The September 2003 issue of Poetry has William Walden’s “A Posy of Love” which contains a section entitled “18th Century.” Since each section stands on its own as a whole poem, I am going to look at this section. In my previous analysis, I had not had the guidelines provided by my creative writing instructor, Toni Manning, and so went through as much detail as possible. Unfortunately, time restraints prevent me from being able to offer such detailed attention to every poem that I analyze for the class. So I will give the Rubric by which I will be looking at each poem. For each poem I will be answering as many as possible of the following questions, as well as looking at other things that particularly strike my interest or that I think will help me to improve myself as a poet, though not necessarily in that order:
- Describe the style of the poem?
- Who is the audience?
- What does the poem assume about the audience?
- What is the poems suggestion?
- What kind of poem is it? (i.e., narrative, descriptive, concrete, sound, formal)
- What is the best part of the poem?
- Where does it fail?
“18th Century” is, of course, formal verse, specifically, 4 rhyming couplets of iambic pentameter. It has an archaic feel to it due to words like wantonness, lechers, and unsullied, and to overpoetic contractions like o’ervault and am’rous. The archaisms are probably the part of the poem that least works for me. Although I am departing a little from my chosen text here, I will go further and say that the archaisms might have worked had the series, which has a poem for each of several centuries, progressed poem by poem through the diction of the centuries, eventually approaching modern diction in “19th century.” Instead it seems that “18th Century” is the only poem that makes use of such overt archaisms, while the rest use, at least, an essentially modern lexicon, if not a completely modern grammar.
Well, that dead horse is thoroughly beaten, so lets talk instead about what does work. I think that the best part of the poem is the twist on the typical caution to maidens and lovers. Here we have a lecturer who suggests that the victim is more terrible than the foe and instead of letting the “ogling lechers” besmirch her virtue, will cause them to “flee in shame.” The images are delightful humorous, while at the same time injecting a serious note as well about the plight of womankind, who can be neither chaste nor unchaste without reproach.
It is obviously written for an educated audience (but what poetry isn’t these days), with its large vocabulary and archaisms.
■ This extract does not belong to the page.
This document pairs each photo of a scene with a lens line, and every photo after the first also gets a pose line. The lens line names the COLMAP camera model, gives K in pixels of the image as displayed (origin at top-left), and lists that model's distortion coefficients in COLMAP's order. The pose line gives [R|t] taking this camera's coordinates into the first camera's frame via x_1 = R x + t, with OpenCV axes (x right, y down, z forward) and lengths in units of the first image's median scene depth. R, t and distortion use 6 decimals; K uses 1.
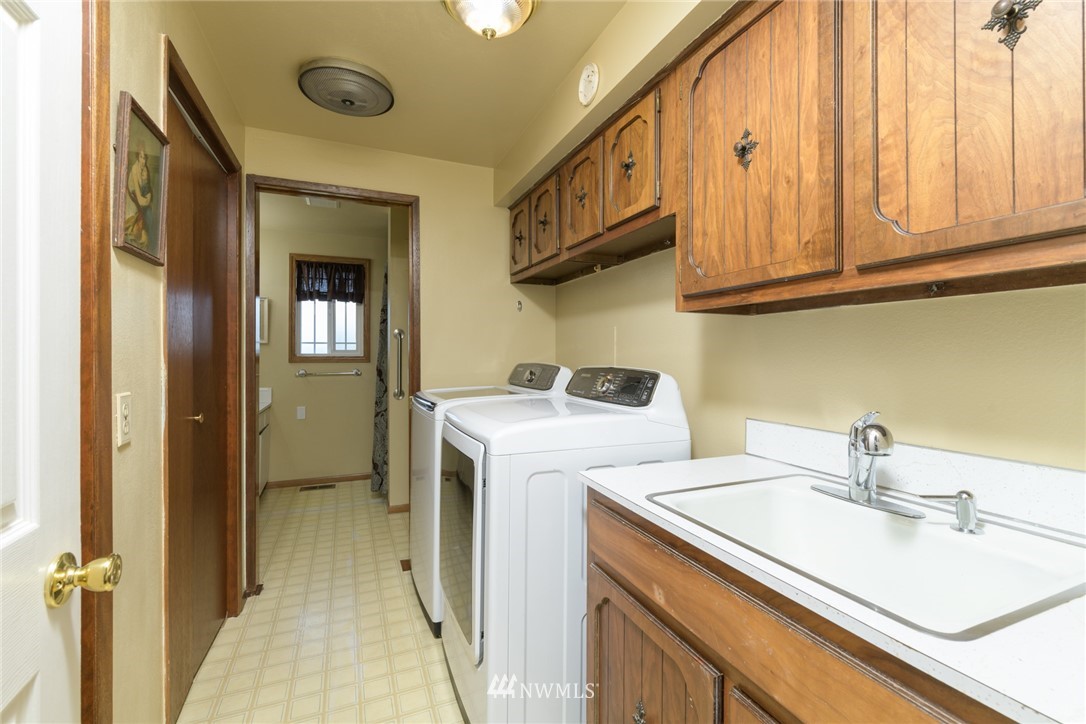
lens RADIAL K [[468.5, 0, 549.7], [0, 468.5, 354.9], [0, 0, 1]] dist [-0.002267, -0.000262]
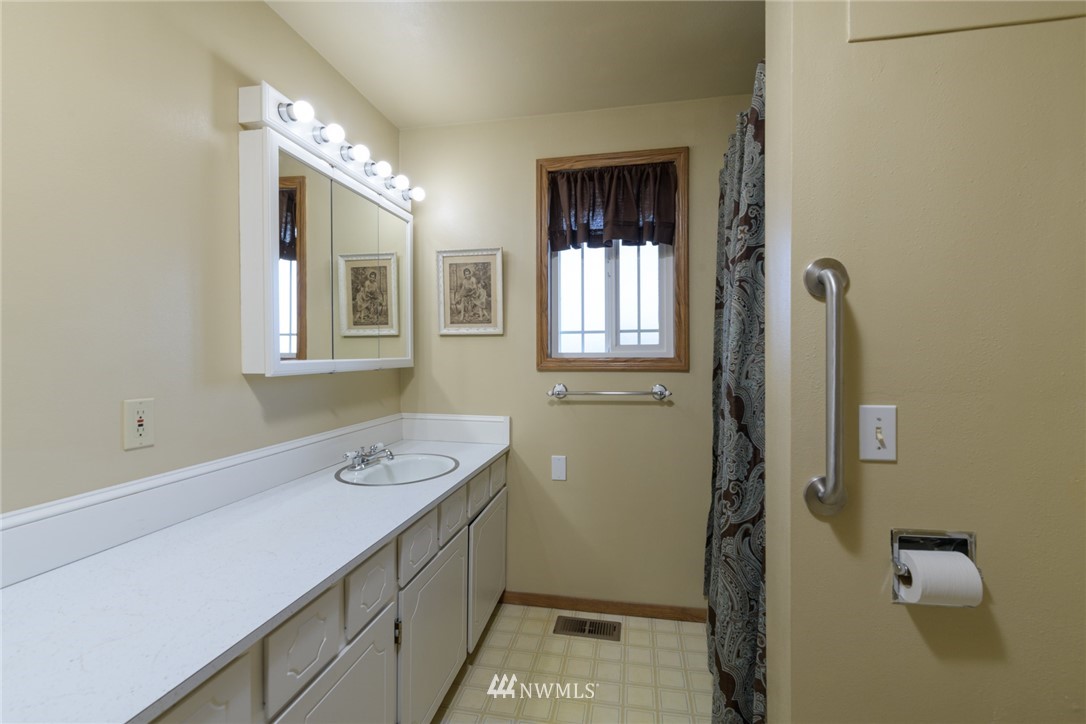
lens RADIAL K [[468.5, 0, 547.0], [0, 468.5, 358.9], [0, 0, 1]] dist [-0.002267, -0.000262]
pose [[0.828419, -0.002734, -0.560102, -0.246231], [0.007165, 0.999958, 0.005716, 0.000757], [0.560062, -0.008749, 0.828404, 0.551932]]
It expects a reader who is familiar enough with the history of fashions to be able to appreciate the predicament of the lady in question, and with it’s teasing and humorous approach to the issue seems likely to appeal more to a male than to a female audience.
I thoroughly enjoyed this piece, and hope to see more of Walden’s work appear on the pages of Poetry. Even the archaisms cannot detract from the overall pleasantness and craftiness of the piece.